- COLLECTED DATA -
=== Begin Enclosure ===

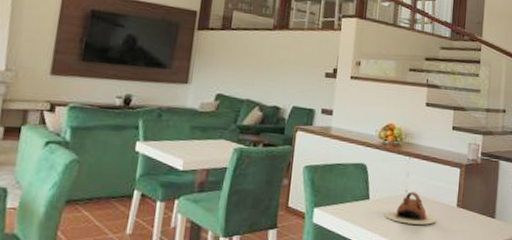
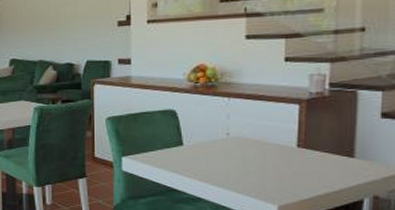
teapot: present [383,191,437,225] -> none [201,134,270,168]

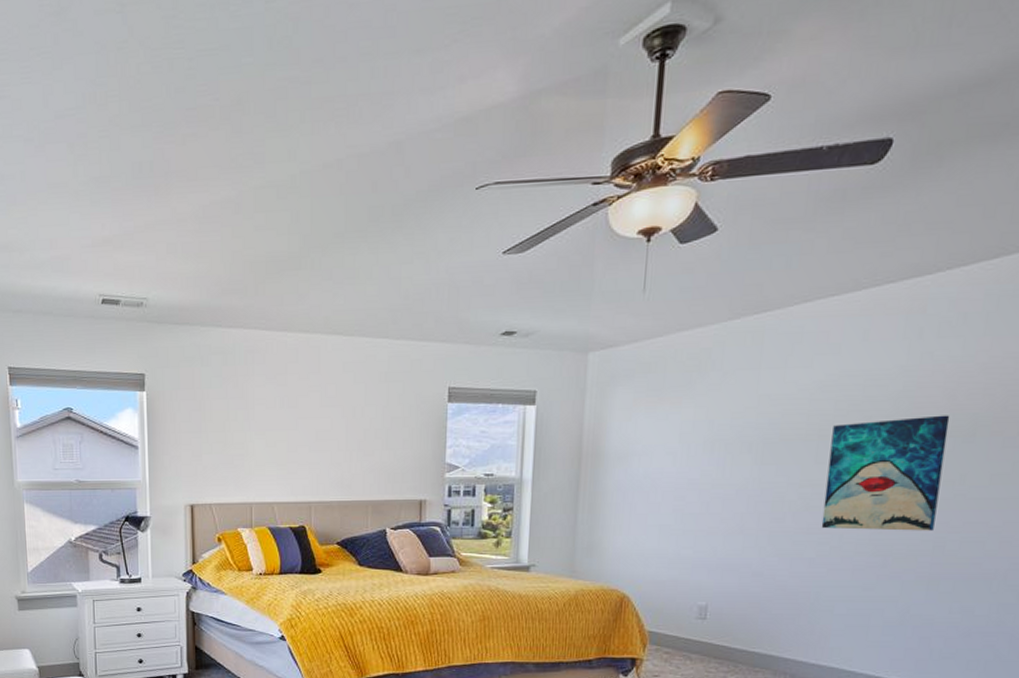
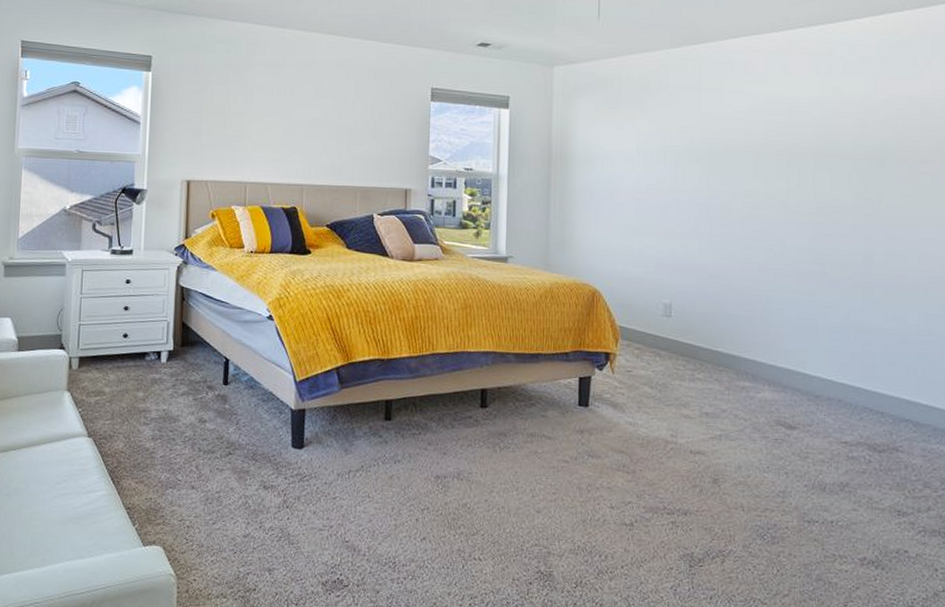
wall art: present [821,415,950,531] -> none [765,141,863,243]

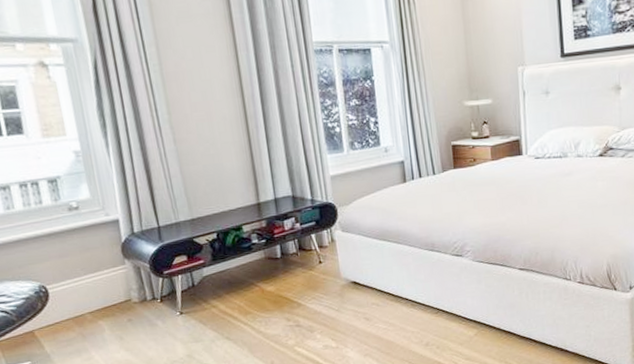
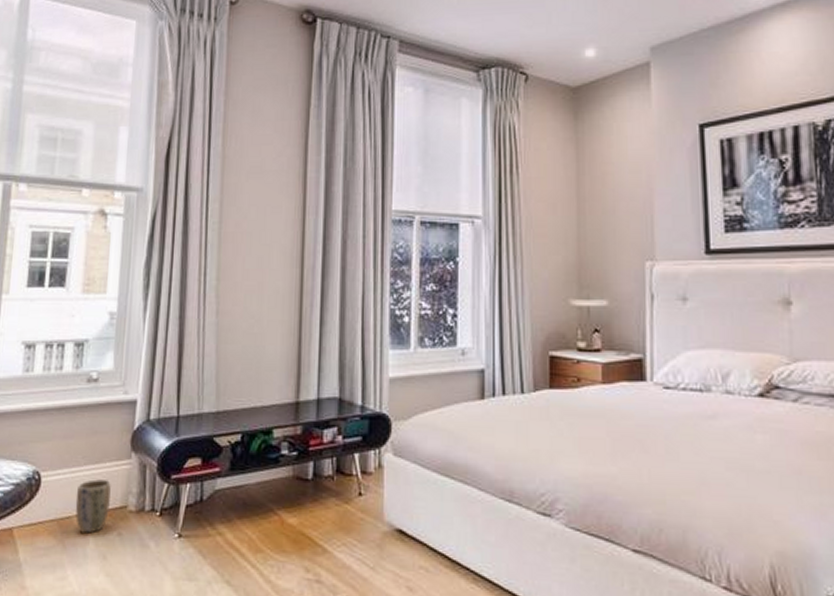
plant pot: none [83,283,116,325] -> present [75,479,111,534]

=== End Enclosure ===

None of the pictures should appear; copy the rest of the material above exactly.

- ANSWER SPACE -
teapot: present [383,191,437,225] -> none [201,134,270,168]

wall art: present [821,415,950,531] -> none [765,141,863,243]

plant pot: none [83,283,116,325] -> present [75,479,111,534]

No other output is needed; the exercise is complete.